Le Printemps de la Prospective de la Société Française de Prospective, qui se tiendra les 24 et 25 mars 2017 à Reims, en retenant ce concept de « Grande Transition » se donne trois grands objectifs :

Le premier objectif

sera d’identifier et de mettre en débat ce que ce terme de « Grande Transition » recouvre. Il s’agira de comprendre le sens et la dynamique de ce mouvement historique dans lequel nous sommes engagés, d’en imaginer les conséquences et de prendre conscience que nous vivons un moment de grandes transformations intenses et irréversibles. Il s’agira aussi de confronter les opinions sur le sens qu’il faut donner à ce concept et de le relier aux débats ou aux enjeux qui se sont déjà développés autour de la notion de transition.

Le second objectif

sera de se projeter à un horizon de 20-30 ans et d’imaginer les futurs possibles et les grands enjeux à cet horizon décisif.
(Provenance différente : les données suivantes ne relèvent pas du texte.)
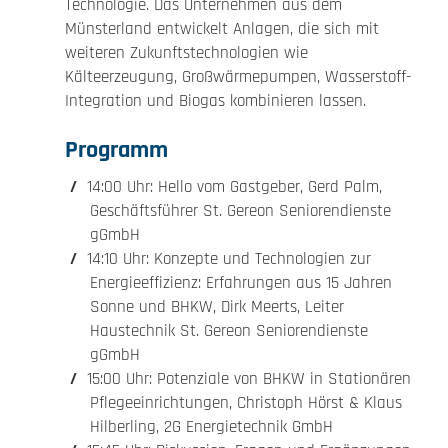
Technologie. Das Unternehmen aus dem
Münsterland entwickelt Anlagen, die sich mit
weiteren Zukunftstechnologien wie
Kälteerzeugung, Großwärmepumpen, Wasserstoff-
Integration und Biogas kombinieren lassen.
Programm
14:00 Uhr: Hello vom Gastgeber, Gerd Palm,
Geschäftsführer St. Gereon Seniorendienste
gGmbH
14:10 Uhr: Konzepte und Technologien zur
Energieeffizienz: Erfahrungen aus 15 Jahren
Sonne und BHKW, Dirk Meerts, Leiter
Haustechnik St. Gereon Seniorendienste
gGmbH
15:00 Uhr: Potenziale von BHKW in Stationären
Pflegeeinrichtungen, Christoph Hörst & Klaus
Hilberling, 2G Energietechnik GmbH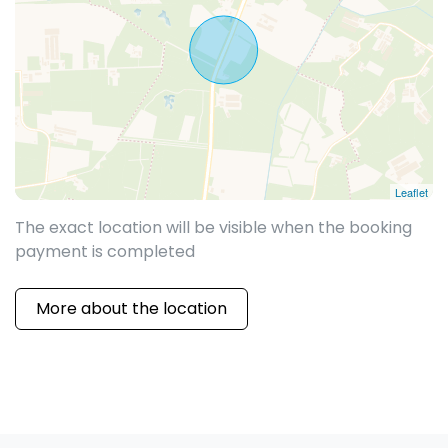
Leaflet
The exact location will be visible when the booking
payment is completed
More about the location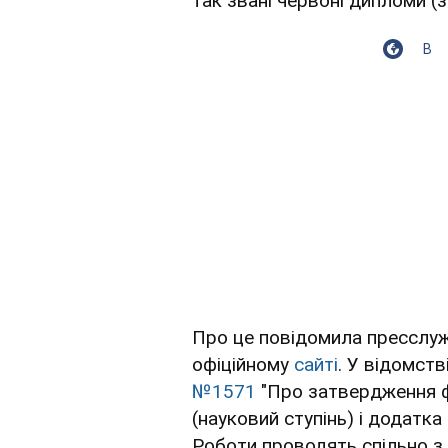
так звані червоні дипломи (з
В
Про це повідомила пресслу
офіційному
сайті
. У відомст
№1571
"Про затвердження ф
(науковий ступінь) і додатка
Роботи проводять спільно з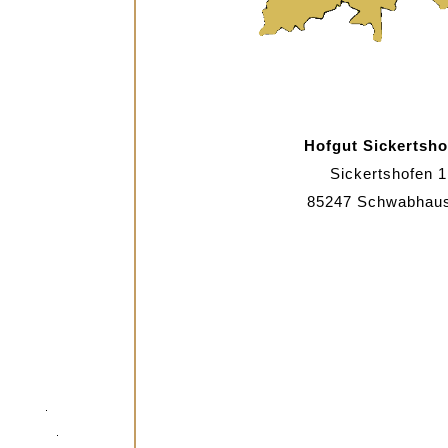
Hofgut Sickertsho
Sickertshofen 1
85247 Schwabhau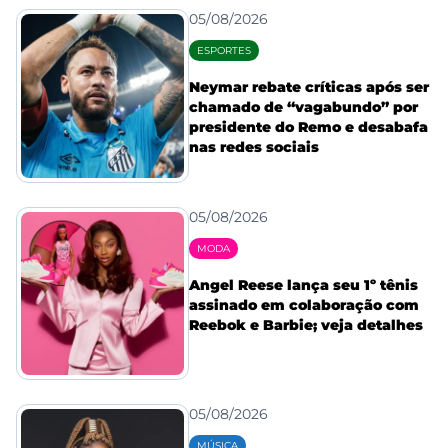
05/08/2026
ESPORTES
Neymar rebate críticas após ser
chamado de “vagabundo” por
presidente do Remo e desabafa
nas redes sociais
05/08/2026
MODA
Angel Reese lança seu 1º tênis
assinado em colaboração com
Reebok e Barbie; veja detalhes
05/08/2026
MÚSICA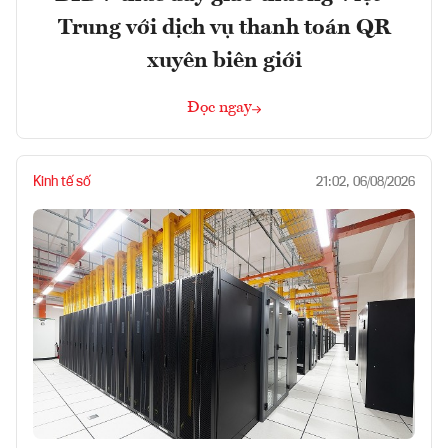
Trung với dịch vụ thanh toán QR
xuyên biên giới
Đọc ngay
Kinh tế số
21:02, 06/08/2026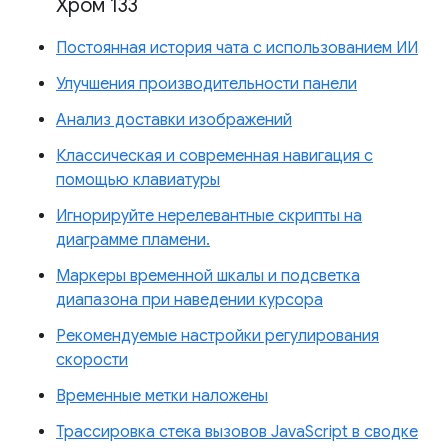
Хром 133
Постоянная история чата с использованием ИИ
Улучшения производительности панели
Анализ доставки изображений
Классическая и современная навигация с
помощью клавиатуры
Игнорируйте нерелевантные скрипты на
диаграмме пламени.
Маркеры временной шкалы и подсветка
диапазона при наведении курсора
Рекомендуемые настройки регулирования
скорости
Временные метки наложены
Трассировка стека вызовов JavaScript в сводке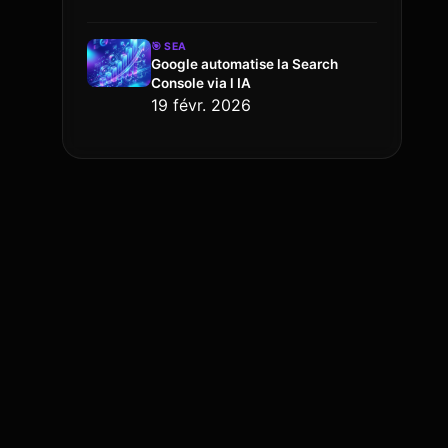
🎯
SEA
Google automatise la Search
Console via l IA
19 févr. 2026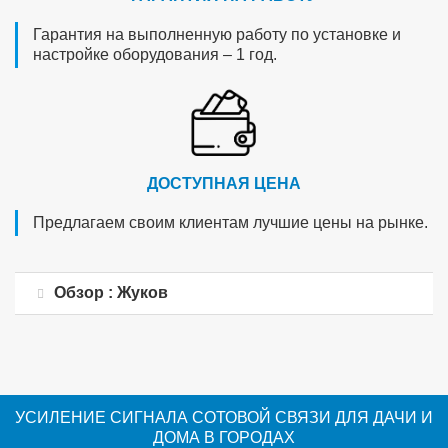
Гарантия на выполненную работу по установке и
настройке оборудования – 1 год.
ДОСТУПНАЯ ЦЕНА
Предлагаем своим клиентам лучшие цены на рынке.
Обзор : Жуков
УСИЛЕНИЕ СИГНАЛА СОТОВОЙ СВЯЗИ ДЛЯ ДАЧИ И
ДОМА В ГОРОДАХ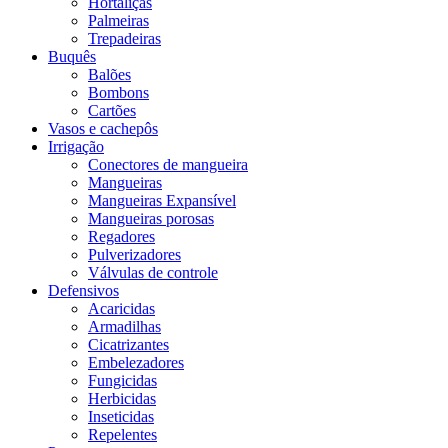
Hortaliças
Palmeiras
Trepadeiras
Buquês
Balões
Bombons
Cartões
Vasos e cachepôs
Irrigação
Conectores de mangueira
Mangueiras
Mangueiras Expansível
Mangueiras porosas
Regadores
Pulverizadores
Válvulas de controle
Defensivos
Acaricidas
Armadilhas
Cicatrizantes
Embelezadores
Fungicidas
Herbicidas
Inseticidas
Repelentes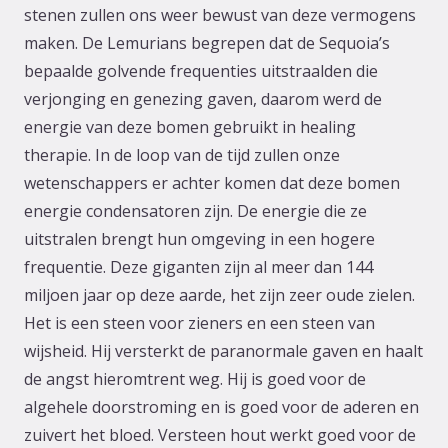
stenen zullen ons weer bewust van deze vermogens
maken. De Lemurians begrepen dat de Sequoia’s
bepaalde golvende frequenties uitstraalden die
verjonging en genezing gaven, daarom werd de
energie van deze bomen gebruikt in healing
therapie. In de loop van de tijd zullen onze
wetenschappers er achter komen dat deze bomen
energie condensatoren zijn. De energie die ze
uitstralen brengt hun omgeving in een hogere
frequentie. Deze giganten zijn al meer dan 144
miljoen jaar op deze aarde, het zijn zeer oude zielen.
Het is een steen voor zieners en een steen van
wijsheid. Hij versterkt de paranormale gaven en haalt
de angst hieromtrent weg. Hij is goed voor de
algehele doorstroming en is goed voor de aderen en
zuivert het bloed. Versteen hout werkt goed voor de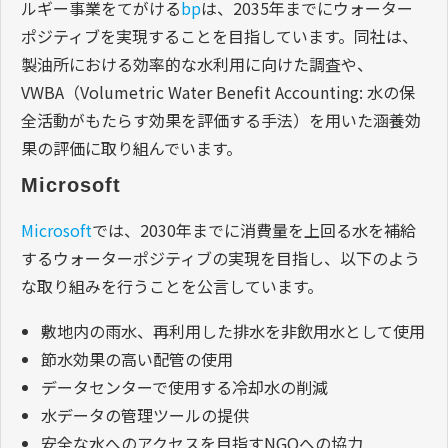
ルギー事業をてがける
bp
は、2035年までにウォーター
ポジティブを実現することを目指しています。同社は、
製油所における効率的な水利用に向けた調査や、
VWBA（Volumetric Water Benefit Accounting: 水の保
全活動がもたらす効果を評価する手法）を用いた涵養効
果の評価に取り組んでいます。
Microsoft
Microsoft
では、2030年までに消費量を上回る水を補給
するウォーターポジティブの実現を目指し、以下のよう
な取り組みを行うことを公言しています。
敷地内の雨水、再利用した排水を非飲用水として使用
節水効果の高い配管の使用
データセンターで使用する冷却水の削減
水データの管理ツールの提供
安全な水へのアクセスを目指すNGOへの協力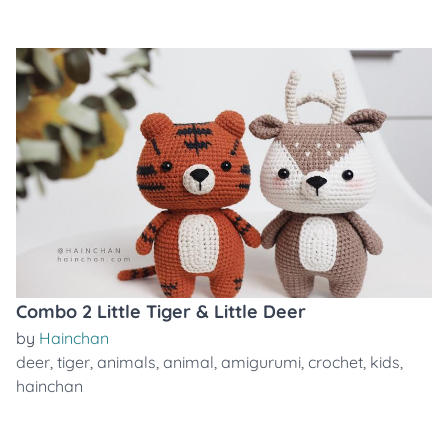
Combo 2 Little Tiger & Little Deer
by
Hainchan
deer
,
tiger
,
animals
,
animal
,
amigurumi
,
crochet
,
kids
,
hainchan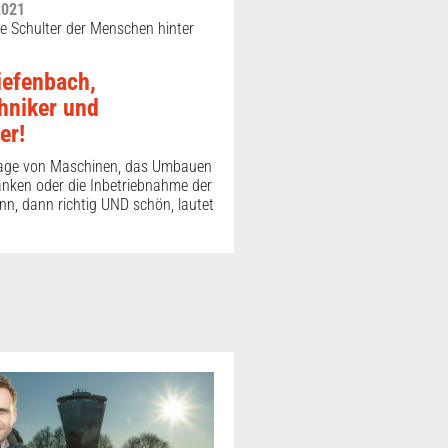
2021
die Schulter der Menschen hinter
efenbach,
hniker und
er!
tage von Maschinen, das Umbauen
nken oder die Inbetriebnahme der
n, dann richtig UND schön, lautet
Il s’agira de mobiliser le regard des prospectivistes et de montrer ce que la prospective peut apporter de spécifique et de substantiellement différent à ce qui a été dit jusqu’à présent pour décrypter ce qui va se jouer dans les années à venir.
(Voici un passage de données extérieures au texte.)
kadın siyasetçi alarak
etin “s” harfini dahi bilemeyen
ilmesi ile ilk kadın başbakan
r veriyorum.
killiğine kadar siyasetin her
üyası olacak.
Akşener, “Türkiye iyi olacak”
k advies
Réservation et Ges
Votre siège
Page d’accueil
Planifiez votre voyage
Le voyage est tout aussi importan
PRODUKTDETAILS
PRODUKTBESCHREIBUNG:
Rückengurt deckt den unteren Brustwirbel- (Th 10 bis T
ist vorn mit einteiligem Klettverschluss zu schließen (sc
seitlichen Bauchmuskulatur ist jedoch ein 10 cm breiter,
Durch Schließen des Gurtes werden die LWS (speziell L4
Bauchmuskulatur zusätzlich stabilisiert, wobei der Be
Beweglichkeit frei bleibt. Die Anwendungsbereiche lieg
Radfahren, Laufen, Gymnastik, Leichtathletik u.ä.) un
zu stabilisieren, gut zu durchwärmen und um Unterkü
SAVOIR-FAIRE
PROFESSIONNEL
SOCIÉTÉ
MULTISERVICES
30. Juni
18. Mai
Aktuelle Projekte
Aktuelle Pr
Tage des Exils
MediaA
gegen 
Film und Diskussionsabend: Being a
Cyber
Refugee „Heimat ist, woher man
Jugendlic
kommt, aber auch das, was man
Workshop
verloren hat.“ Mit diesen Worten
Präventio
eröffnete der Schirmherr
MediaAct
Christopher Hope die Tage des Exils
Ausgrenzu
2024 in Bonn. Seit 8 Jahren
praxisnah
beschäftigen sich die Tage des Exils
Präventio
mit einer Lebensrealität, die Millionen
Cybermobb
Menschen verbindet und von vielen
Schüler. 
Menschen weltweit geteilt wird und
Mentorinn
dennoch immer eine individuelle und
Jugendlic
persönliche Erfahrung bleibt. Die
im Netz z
Enfin, le troisième objectif

sera d’explorer les conséquences pour l’action de cette perspective de Grande Transition – d’imaginer les chemins plus ou moins tourmentés qui nous prépareront à ce basculement, d’en appréhender les conséquences, et d’identifier quelques formes d’action concrètes ou innovations qui devront être menées ou développées pour s’adapter ou conduire le changement – et ceci  à toutes  les échelles, de l’individu au collectif et au monde. Pour cela, après une première journée consacrée à une réflexion au niveau général, la journée du 25 mars 2017 donnera la parole aux acteurs sur le territoire – élus, entreprises, institutions, société civile… Elle devrait permettre- en misant sur la capacité des acteurs à innover et coopérer-, d’appréhender la « Grande Transition » comme une mise en mouvement, une dynamique de  transformation en émergence – avec ses risques et opportunités. Il s’agira collectivement d’explorer à cette échelle locale les meilleurs chemins possibles pour que ce qui peut apparaître un futur subi devienne une transition maîtrisée et désirée.
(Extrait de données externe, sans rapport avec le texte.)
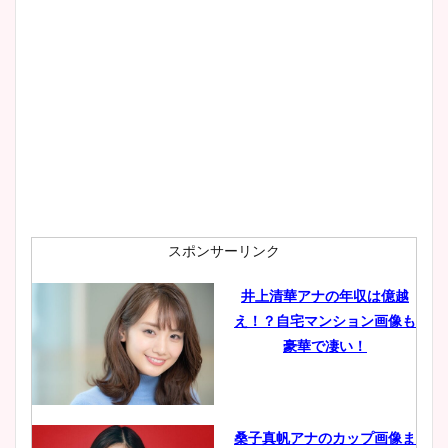
スポンサーリンク
井上清華アナの年収は億越
え！？自宅マンション画像も
豪華で凄い！
桑子真帆アナのカップ画像ま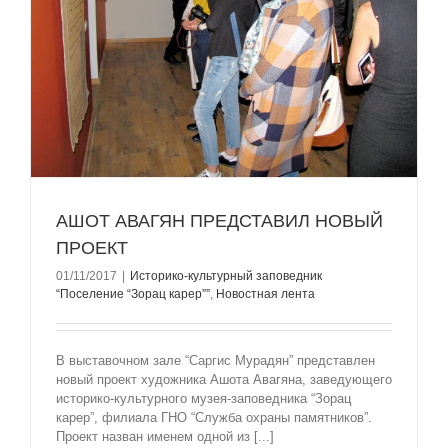
АШОТ АВАГЯН ПРЕДСТАВИЛ НОВЫЙ
ПРОЕКТ
01/11/2017
|
Историко-культурный заповедник
“Поселение “Зорац карер””
,
Новостная лента
В выставочном зале “Саргис Мурадян” представлен
новый проект художника Ашота Авагяна, заведующего
историко-культурного музея-заповедника “Зорац
карер”, филиала ГНО “Служба охраны памятников”.
Проект назван именем одной из [...]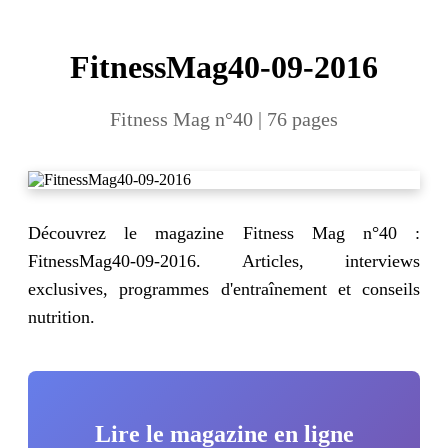
FitnessMag40-09-2016
Fitness Mag n°40 | 76 pages
Découvrez le magazine Fitness Mag n°40 :
FitnessMag40-09-2016. Articles, interviews
exclusives, programmes d'entraînement et conseils
nutrition.
Lire le magazine en ligne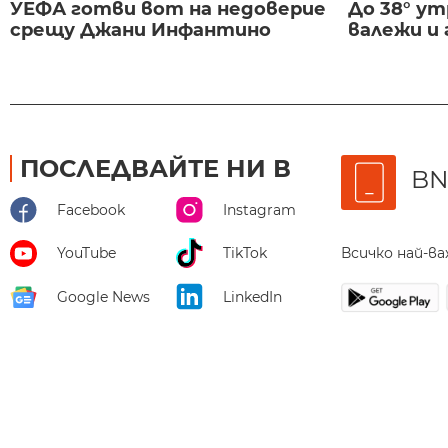
УЕФА готви вот на недоверие
До 38° ут
срещу Джани Инфантино
валежи и
ПОСЛЕДВАЙТЕ НИ В
BN
Facebook
Instagram
Всичко най-в
YouTube
TikTok
Google News
LinkedIn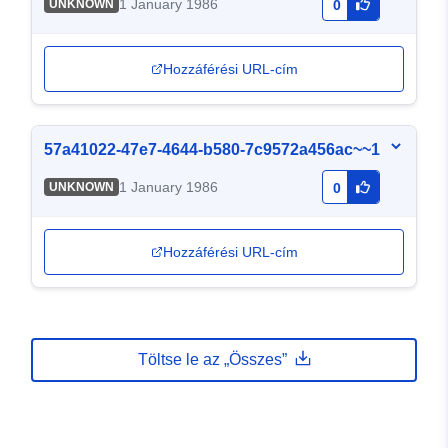
1 January 1986
UNKNOWN
0
Hozzáférési URL-cím
57a41022-47e7-4644-b580-7c9572a456ac~~1
1 January 1986
UNKNOWN
0
Hozzáférési URL-cím
Töltse le az „Összes”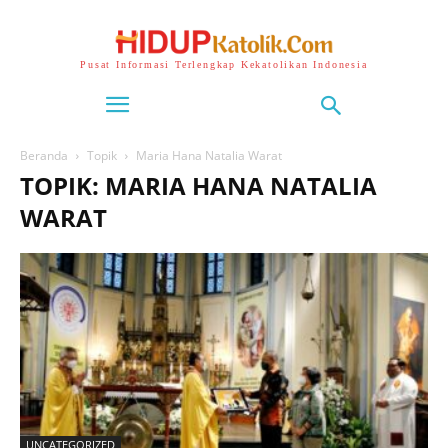
Pusat Informasi Terlengkap Kekatolikan Indonesia
Beranda
Topik
Maria Hana Natalia Warat
TOPIK: MARIA HANA NATALIA
WARAT
UNCATEGORIZED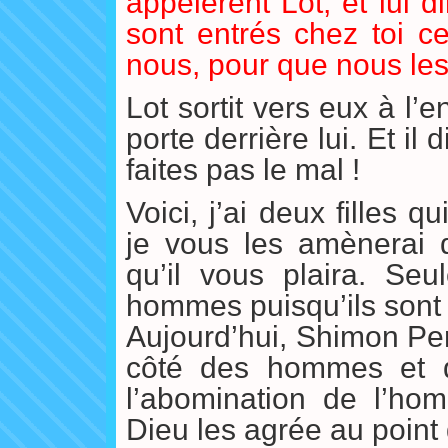
appelèrent Lot, et lui 
sont entrés chez toi ce
nous, pour que nous les
Lot sortit vers eux à l’
porte derrière lui. Et il 
faites pas le mal !
Voici, j’ai deux filles 
je vous les amènerai d
qu’il vous plaira. Seu
hommes puisqu’ils sont 
Aujourd’hui, Shimon Per
côté des hommes et 
l’abomination de l’ho
Dieu les agrée au point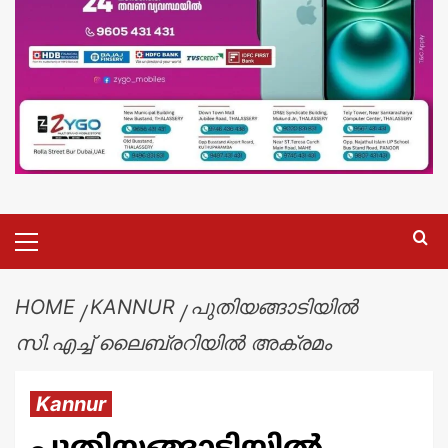
HOME
KANNUR
പുതിയങ്ങാടിയിൽ
സി.എച്ച് ലൈബ്രറിയിൽ അക്രമം
Kannur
[1] Pitirim Sorokin, « The crisis of ou rage ; quatre volumes, 1937 (volumes 1-3) et 1941 (volume 4) ;

[2] Une rupture évoquée, par exemple par Pascal Picq  dans son article « Il est l’heure de bâtir un nouvel humanisme », revue Acteurs de l’économie, La Tribune, n°132- octobre 2016 ou Joël de Rosnay dans son dernier ouvrage « Je cherche à comprendre, les codes cachés de la nature », Les liens qui libèrent, octobre 2016 ;

[3] Paul Raskin, Tariq Banuri, Gilberto Gallopin, Pablo Gutman, Al  Hammond, Robert  Kates, Rob Swart, “Great Transition The Promise and Lure of the Times Aheazd”,  A report of the Global Scenario Group, Stockholm Environment Institute, 2002 ;

[4] Stephen Spratt et alii, New Economics Foundation, 2010 ;

[5] Selon la définition qu’en donne Pascal Chabot dans son ouvrage « L’âge des transitons »,  PUF, 2015.